What this exercise asks:
(a) List every step of Aramco's business model as the article on IPOs and financial regulation gives it.
(b) Carry on the article on IPOs and financial regulation, starting after its final sentence.

Document segment:
-------
Two IPO stories dominated the financial media in recent weeks. Investors are falling over themselves to buy shares in Aramco, in what could be the largest IPO ever, although achieving that status will obviously depend on the final valuation.

Estimates range across not tens, but hundreds, of billions of dollars, which hinge in large part on their respective oil price forecasts and future supply/demand assumptions. Which ever way it turns out, the Aramco investment case is a straightforward one: it has vast reserves of one of the world’s most valuable commodities, climate change concerns notwithstanding.

It is more profitable and cash generative than any other company in the world, as well as one of the most professionally managed. And it has a simple business model: explore, drill, develop, produce, refine and sell.

An IPO implodes

Contrast that with WeWork, which so spectacularly aborted its planned multi-billion-dollar IPO in September, after its SEC filing revealed an opaque business model, a maverick and commercially agile (and conflicted) CEO, and a labyrinthine corporate structure. These, as well as a myriad of other risks, were enough to spook investors and the deal cratered.

At least the disclosure requirements of the New York Stock Exchange smoked out these gremlins early, so that the house of cards built by Adam Neumann collapsed before too many investors suffered.

Policing excesses

Financial scandals are very often personality driven. Think Robert Maxwell, Asil Nadir, Bernie Madhoff, to name but a few. They managed to evade the clutches of regulatory frameworks that were considered at the time to be best in class.

Closer to home, Dubai’s Financial Services Authority has correctly identified the need for better communications between a regulator and the market it serves in the wake of the Abraaj scandal, as well as between companies and their investors, as a means of building confidence in the system. It was also right to identify more aggressive financial policing and the promotion of financial literacy as measures that could better protect investors.

Abraaj highlighted the extent to which organisations of any kind seeking outside investment must be transparent, not just one that is seeking a stock market listing. This ought to be obvious: how can you invest in a company if you do not know everything about it? Certainly, when a document offering shares for sale to new investors is prepared, it should always be subjected to a high degree of verification by lawyers as part of the legal due diligence and regulatory process.

Laxness

The more stringent the exercise, the more confidence the investor has and the more informed their investment decision; and from the offeror’s perspective, the less open it will be to future accusations of fraud or misrepresentation. WeWork demonstrated this in spades.
-------
Stored data:
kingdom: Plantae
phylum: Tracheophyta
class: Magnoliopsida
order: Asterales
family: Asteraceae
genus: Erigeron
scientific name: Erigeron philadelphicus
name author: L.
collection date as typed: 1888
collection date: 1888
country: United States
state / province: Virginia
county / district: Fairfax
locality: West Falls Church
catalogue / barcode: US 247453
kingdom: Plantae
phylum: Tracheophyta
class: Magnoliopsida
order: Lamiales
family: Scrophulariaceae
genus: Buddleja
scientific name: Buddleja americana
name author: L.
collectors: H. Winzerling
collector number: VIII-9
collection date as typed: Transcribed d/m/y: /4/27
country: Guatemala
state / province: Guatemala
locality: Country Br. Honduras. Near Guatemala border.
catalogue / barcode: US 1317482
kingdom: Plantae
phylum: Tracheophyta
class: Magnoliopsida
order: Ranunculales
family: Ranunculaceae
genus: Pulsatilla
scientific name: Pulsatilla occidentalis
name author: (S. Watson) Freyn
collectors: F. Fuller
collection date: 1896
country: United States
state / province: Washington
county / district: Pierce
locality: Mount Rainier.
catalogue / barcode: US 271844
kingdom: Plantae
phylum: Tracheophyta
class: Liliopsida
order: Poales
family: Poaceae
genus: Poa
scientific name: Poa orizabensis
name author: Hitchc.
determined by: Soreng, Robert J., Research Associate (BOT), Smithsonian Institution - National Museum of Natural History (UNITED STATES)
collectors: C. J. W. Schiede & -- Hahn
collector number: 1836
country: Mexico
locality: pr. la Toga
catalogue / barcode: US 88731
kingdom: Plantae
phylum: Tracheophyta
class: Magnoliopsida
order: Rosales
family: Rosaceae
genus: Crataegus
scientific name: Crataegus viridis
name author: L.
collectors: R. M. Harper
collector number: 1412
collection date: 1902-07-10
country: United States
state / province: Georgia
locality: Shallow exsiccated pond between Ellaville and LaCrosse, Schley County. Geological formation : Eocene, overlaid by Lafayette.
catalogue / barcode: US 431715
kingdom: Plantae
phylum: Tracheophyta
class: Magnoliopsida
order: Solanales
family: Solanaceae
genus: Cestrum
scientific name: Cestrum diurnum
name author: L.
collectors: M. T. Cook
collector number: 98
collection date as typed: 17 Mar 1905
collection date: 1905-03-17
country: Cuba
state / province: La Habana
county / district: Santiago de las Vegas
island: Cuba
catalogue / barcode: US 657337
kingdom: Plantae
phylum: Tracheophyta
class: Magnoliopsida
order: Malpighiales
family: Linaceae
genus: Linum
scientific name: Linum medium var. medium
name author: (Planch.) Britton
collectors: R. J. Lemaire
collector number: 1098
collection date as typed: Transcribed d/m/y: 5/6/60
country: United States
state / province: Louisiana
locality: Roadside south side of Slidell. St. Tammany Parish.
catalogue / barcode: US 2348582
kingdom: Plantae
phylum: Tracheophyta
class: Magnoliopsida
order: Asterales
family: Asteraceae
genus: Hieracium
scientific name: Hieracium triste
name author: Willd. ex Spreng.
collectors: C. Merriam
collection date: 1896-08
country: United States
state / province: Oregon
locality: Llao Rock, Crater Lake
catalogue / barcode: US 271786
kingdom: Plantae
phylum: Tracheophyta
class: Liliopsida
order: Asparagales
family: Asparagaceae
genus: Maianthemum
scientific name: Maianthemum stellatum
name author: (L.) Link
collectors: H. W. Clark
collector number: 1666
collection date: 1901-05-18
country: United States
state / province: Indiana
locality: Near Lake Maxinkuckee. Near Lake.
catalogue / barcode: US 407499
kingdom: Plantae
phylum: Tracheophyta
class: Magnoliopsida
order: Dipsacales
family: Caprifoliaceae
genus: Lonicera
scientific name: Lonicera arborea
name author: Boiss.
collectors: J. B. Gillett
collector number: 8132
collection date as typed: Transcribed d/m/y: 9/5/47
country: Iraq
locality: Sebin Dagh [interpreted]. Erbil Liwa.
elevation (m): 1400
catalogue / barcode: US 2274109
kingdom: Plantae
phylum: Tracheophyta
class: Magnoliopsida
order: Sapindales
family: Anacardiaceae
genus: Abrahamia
-------
Your responses:
(a) explore, drill, develop, produce, refine, sell

(b)
To pick up on the DFSA’s comments around the need for better communication, it is generally recognised in the communications industry that the same principle applies: if you do not know all the facts, you cannot give the best advice to promote an investment case, manage a reputation or provide a coherent explanation for something that has happened. That said, it would be naive to apply the rule of full disclosure to every company or individual in every situation, if the objective is to protect or enhance their reputation or investment case.

Although it ticks the transparency box, simply giving out all the information about a company is clearly not, in itself, good communications. Good communications revolves around what is and what is not disclosed, how it is packaged, the facts that are given the most emphasis and priority, whether information needs to be simplified and if so how, the context in which the story is placed and the means by which it is transmitted.

For one thing, it would be quite legitimate for a company to refrain from disclosing information because its publication would give its competition an unnecessary advantage. Investors in a company would not thank it for volunteering information that would benefit its competitors at its own expense, unless there was a legal or regulatory obligation to do so.

There will also be cases where a company giving too much information can simply confuse and erode confidence in its ability to make itself understood. As Paul Weller’s Changing Man says, “The more I see, the more I know, the more I know, the less I understand.”

Ultimately, it comes down to trust. Companies need to have sufficient trust in their advisers’ discretion; while advisers need to trust their clients to provide them with all the facts to be able to give the best advice.

Truly strategic advisers will be at their most effective not only when they have all the tools at their disposal to give a good story maximum impact and credibility. But also when they are able to anticipate the implications of a damaging piece of information coming out, rather than being taken by surprise.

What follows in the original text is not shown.